Member state departments of transportation request approval for changes (additions, deletions, extensions, relocations, etc.) to AASHO/AASHTO at the organization's biannual meetings. The committee meets to consider the requests at a spring or summer meeting (usually in June) and the annual meeting (October or November). USRN then forwards its decisions to SCOH or the EC for ratification and a report or minutes is ultimately published detailing the results.
The table below is adapted from the USRN Application Database with Meeting Minutes and Application Results provided by AASHTO and contains the decisions from additional documents in AASHTO's Route Numbering Archive. Currently, reports or minutes from AASHO/AASHTO from 1927 through 1988 are hosted in PDF format on Wikimedia Commons; due to copyright restrictions, reports or minutes from 1989 through the present are hosted on AASHTO's websites only. Many of the documents on Commons are also transcribed to Wikisource, and the goal is to eventually transcribe all of the available documents.

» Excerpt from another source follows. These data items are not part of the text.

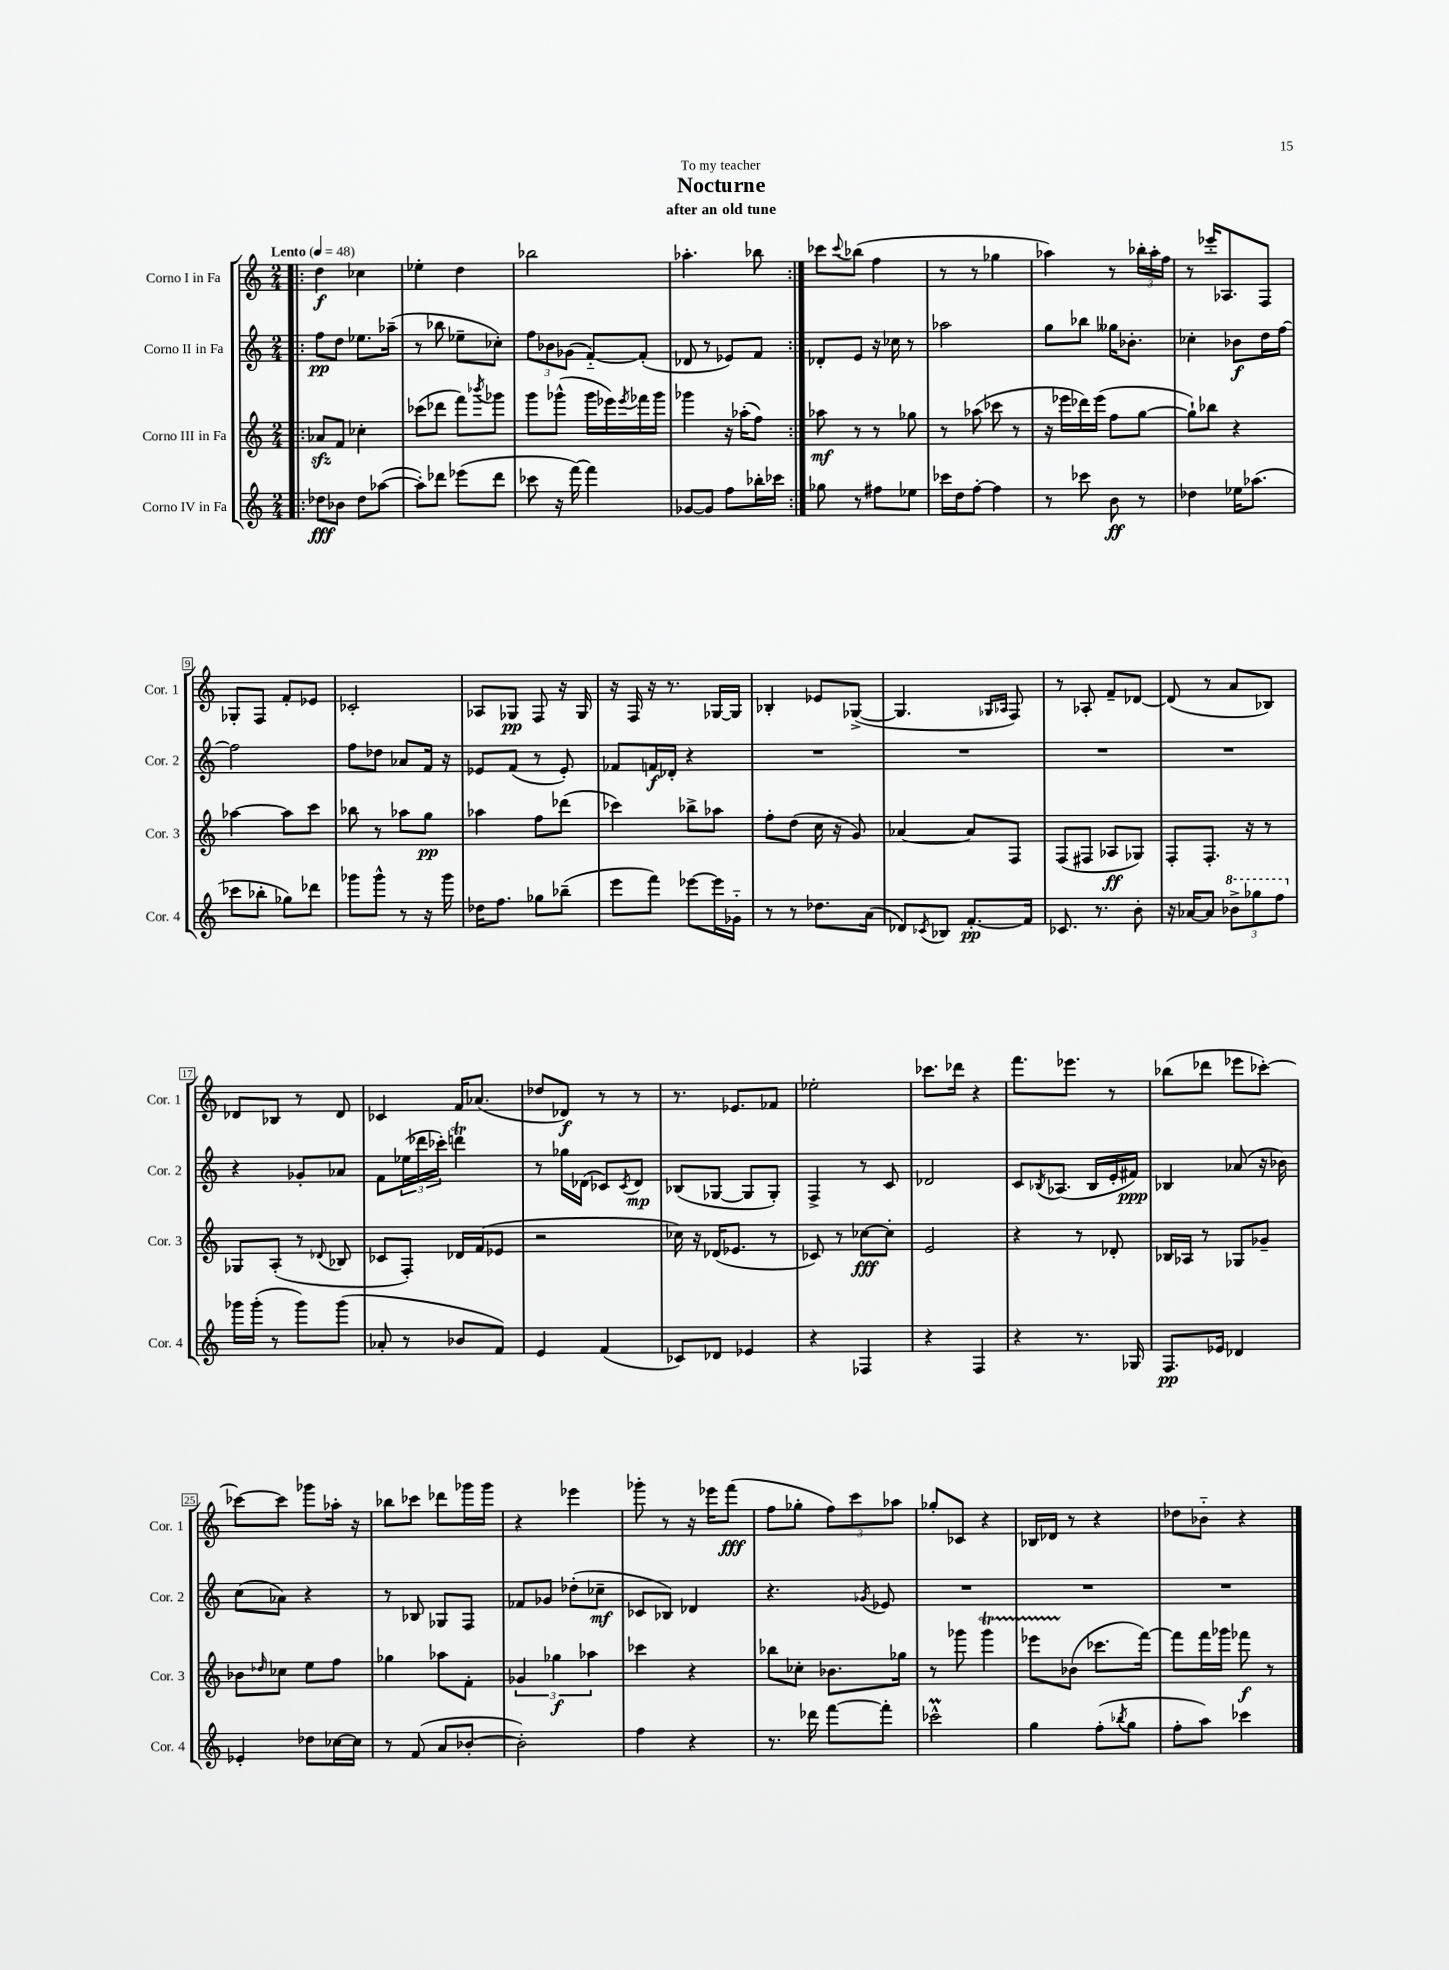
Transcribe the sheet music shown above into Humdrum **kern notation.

**kern	**kern	**kern	**kern
*staff4	*staff3	*staff2	*staff1
*clefG2	*clefG2	*clefG2	*clefG2
*k[]	*k[]	*k[]	*k[]
*M2/4	*M2/4	*M2/4	*M2/4
*MM48	*MM48	*MM48	*MM48
=!|:	=!|:	=!|:	=!|:
8dd-\L	8a-/L	8ff\L	4dd\
8b-\J	8f/J	8dd\J	.
8dd-\L	4cc-'\	8.ee-\L	4cc-\
([8aa-\J	.	.	.
.	.	(16aa-~\Jk	.
=	=	=	=
8aa-'\]L)	(8ccc-\L	8r	4ee-'\
8ddd-\J	8ddd-\J	8bb-\	.
(8eee-\L	8fff\L)	8ee-~\L	4dd\
.	8qbbb-/	.	.
8ddd-\J	8ggg-\J	8cc-'\J)	.
=	=	=	=
8ccc-\	8ggg\L	12ff\L	2bb-\
.	.	12b-\	.
16r	(8ggg-^^\J	.	.
.	.	(12g-\J	.
[16fff\)	.	.	.
4fff\]	16ggg-\LL	[8f'~/L)	.
.	16eee-\)	.	.
.	8qeee-/	.	.
.	16fff-\	(8f'/]J	.
.	16ggg-\JJ	.	.
=	=	=	=
[8g-/L	4ggg-\	8d-/	4.aa-'\
8g-/]J	.	8r	.
8ff\L	16r	8e-/L)	.
.	(16aa-'\LK	.	.
16bb-'\L	8ff\J)	8f/J	8bb-\
16ccc-\JJ	.	.	.
=:|!	=:|!	=:|!	=:|!
8gg-\	8aa-\	8d-'/L	8ccc-\L
.	.	.	8qqccc-/
8r	8r	8e/J	(8bb-\J
8ff#\L	8r	16r	4ff\
.	.	16cc-\	.
8ee-\J	8gg-\	8r	.
=	=	=	=
16ccc-\LL	8r	2aa-\	8r
16dd\J	.	.	.
[8ff'\J	(8aa-\	.	8r
4ff\]	8ccc-\	.	4gg-\
.	8r	.	.
=	=	=	=
8r	16r	8gg\L	4aa-\)
.	16eee-\LL	.	.
8ccc-\	16ddd-\)	8bb-\J	.
.	(16eee-\JJ	.	.
8b\	8ff\L	16gg--\LK	8r
.	.	8.b-'\J	.
8r	[8gg\J	.	24bb-'\LL
.	.	.	24aa-'\
.	.	.	24ff\JJ
=	=	=	=
4dd-\	8gg`\]L)	4cc-'\	8r
.	8bb-\J	.	16eee-'/LK
.	.	.	8.A-/
16ee-\LK	4r	8b-\L	.
(8.aa-\J	.	.	.
.	.	16dd\L	8F/J
.	.	[16ff\JJ	.
=	=	=	=
8ccc-\L	[4aa-\	2ff\]	8G-'/L
8bb-'\J	.	.	8F/J
8gg-\L)	8aa-\]L	.	8f'/L
8ddd-\J	8ccc\J	.	8e-/J
=	=	=	=
8ggg-\L	8bb-\	8ff\L	2c-'/
8ggg-^^\J	8r	8dd-\J	.
8r	8aa-\L	8a-/L	.
16r	8gg\J	16f/Jk	.
16ggg-\	.	16r	.
=	=	=	=
16dd-\LK	4aa-\	8e-/L	8A-/L
8.ff\J	.	.	.
.	.	(8f/J	8G-/J
8gg-\L	8ff\L	8r	8F/
(8bb-~\J	(8ddd-\J	8e-'/)	16r
.	.	.	16G-/
=	=	=	=
8eee\L	4ccc-\)	8f-/L	16r
.	.	.	16F/
8fff\J)	.	16f/L	16r
.	.	16d-'/JJ	8.r
[8eee-\L	8bb-^\L	4r	.
16eee-\]L	8aa-\J	.	[16G-/LL
16g-'~\JJ	.	.	16G-/]JJ
=	=	=	=
8r	8ff'\L	2r	4B-'/
8r	(8dd\J	.	.
8.dd-\L	16cc\	.	8e-/L
.	16r	.	.
.	8g/)	.	([8G-^/J
(16a\Jk	.	.	.
=	=	=	=
8d-/L)	[4a-/	2r	4.G-/]
8qc-/	.	.	.
8B-/J	.	.	.
[8.f'/L	8a-/]L	.	.
.	.	.	16qqG-/LL
.	.	.	16qqA-/JJ
.	8F/J	.	8F/)
16f/]Jk	.	.	.
=	=	=	=
8.c-/	(8F/L	2r	8r
.	8F#/J	.	8A-'/
8.r	.	.	.
.	8A-/L	.	8f~/L
8b'\	8G-/J)	.	[8d-/J
=	=	=	=
16r	8F'/L	2r	(8d-/]
[16a-/LK	.	.	.
8a-/]J	8.F'/J	.	8r
12bb-^\L	.	.	8a/L
.	16r	.	.
12ggg-\	.	.	.
.	8r	.	8B-/J)
12fff\J	.	.	.
=	=	=	=
16ggg-\LL	8G-/L	4r	8d-/L
(16ggg-'\JJ	.	.	.
8r	(8A'/J	.	8B-/J
8ggg-\L)	8r	8g-'/L	8r
.	8qqd-/	.	.
(8ggg-\J	8B-/	8a-/J	8d-/
=	=	=	=
8a-'/	8c-/L	8f\L	4c-/
8r	8F'/J)	(24ee-\L	.
.	.	24ddd-\	.
.	.	24ccc-'\JJ)	.
8b-/L	16d-/LL	4ddd\	16f/LK
.	(16f/J	.	(8.a-/J
8f/J)	8e-/J	.	.
=	=	=	=
4e/	2r	8r	8dd-/L
.	.	16gg-\LL	8d-/J)
.	.	(16d-\JJ	.
(4f/	.	8c-/L)	8r
.	.	8qc-/	.
.	.	8d-/J	8r
=	=	=	=
8c-/L)	16cc-\)	(8B-/L	8.r
.	16r	.	.
8d-/J	(16d-/LK	[8G-/J	.
.	8.e-/J	.	8.e-/L
4e-/	.	8G-/]L	.
.	8r	8G-'/J)	8f-/J
=	=	=	=
4r	8c-/)	4F^/	2ee-'\
.	8r	.	.
4F-/	[8cc-\L	8r	.
.	8cc-'\]J	8c/	.
=	=	=	=
4r	2e/	2d-/	8.ccc-\L
.	.	.	16ddd-\Jk
4F/	.	.	4r
=	=	=	=
4r	4r	8c/L	8.fff\L
.	.	8qB-/	.
.	.	(8.A-/J	.
.	.	.	8.eee-\J
8.r	8r	.	.
.	.	16B-/LL	.
.	8d-'/	16e'/	8r
16G-/	.	16f#/JJ)	.
=	=	=	=
8.F/L	16B-/LL	4B-/	(8bb-\L
.	16A-/JJ	.	.
.	8r	.	8ddd-\J
16e-/Jk	.	.	.
4d-/	8G-/L	(8a-/	8eee-\L
.	8g-~/J	16r	[8ccc-'\J)
.	.	16b-\)	.
=	=	=	=
4e-'/	8b-\L	(8cc\L	8ccc-\_L
.	16qqdd-/	.	.
.	8cc-\J	8a-\J)	8ccc-\]J
8dd-\L	8ee\L	4r	8ggg-\L
[16cc-\L	8ff\J	.	16aa-'\Jk
16cc-\]JJ	.	.	16r
=	=	=	=
8r	4gg-\	8r	8bb-\L
(8f/	.	8B-/	8ccc-\J
8a/L	8aa-\L	8G-/L	8ddd-\L
[8b-'/J	8f'\J	8F/J	16ggg-\L
.	.	.	16ggg-\JJ
=	=	=	=
2b-'\])	6g-/	8f-/L	4r
.	.	8g-/J	.
.	6gg-\	.	.
.	.	(8dd-'\L	4eee-\
.	6aa-\	.	.
.	.	8cc-~\J	.
=	=	=	=
4ff\	4ccc-\	8c-/L	8ggg-'\
.	.	8B-/J)	8r
4r	4r	4d-/	16r
.	.	.	16eee-\LK
.	.	.	(8fff\J
=	=	=	=
8.r	8bb-\L	4.r	8ff\L
.	8cc-'\J	.	8gg-'\J
16ddd-\	.	.	.
[8fff\L	8.b-\L	.	12ff\L)
.	.	.	12ccc\
.	.	8qg-/	.
8fff'\]J	.	8e-/	.
.	.	.	12aa-\J
.	16gg-\Jk	.	.
=	=	=	=
2ccc-^^\	8r	2r	8gg-'/L
.	8ggg-\	.	8c-/J
.	4ggg-\	.	4r
=	=	=	=
4gg\	8eee-\L	2r	16B-/LL
.	.	.	16d-/JJ
.	(8b-\J	.	8r
(8ff'\L	8.ccc-\L	.	4r
8qbb-/	.	.	.
8gg\J	.	.	.
.	[16fff\Jk)	.	.
=	=	=	=
8ff'\L	8fff\]L	2r	8dd-\L
8aa\J)	16fff\L	.	8b-'~\J
.	16ggg-\JJ	.	.
4ccc-\	8fff-\	.	4r
.	8r	.	.
==	==	==	==
*-	*-	*-	*-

The reports or minutes detailing these decisions can be cited in Wikipedia articles using the {{AASHTO minutes}} citation template; it will generate a full citation for the documents in its coding and will link to the Wikisource transcription (if validated) or the PDF on Commons. For newer documents, the template links to a copy on AASHTO's website along with archival copies at the Internet Archive, where available.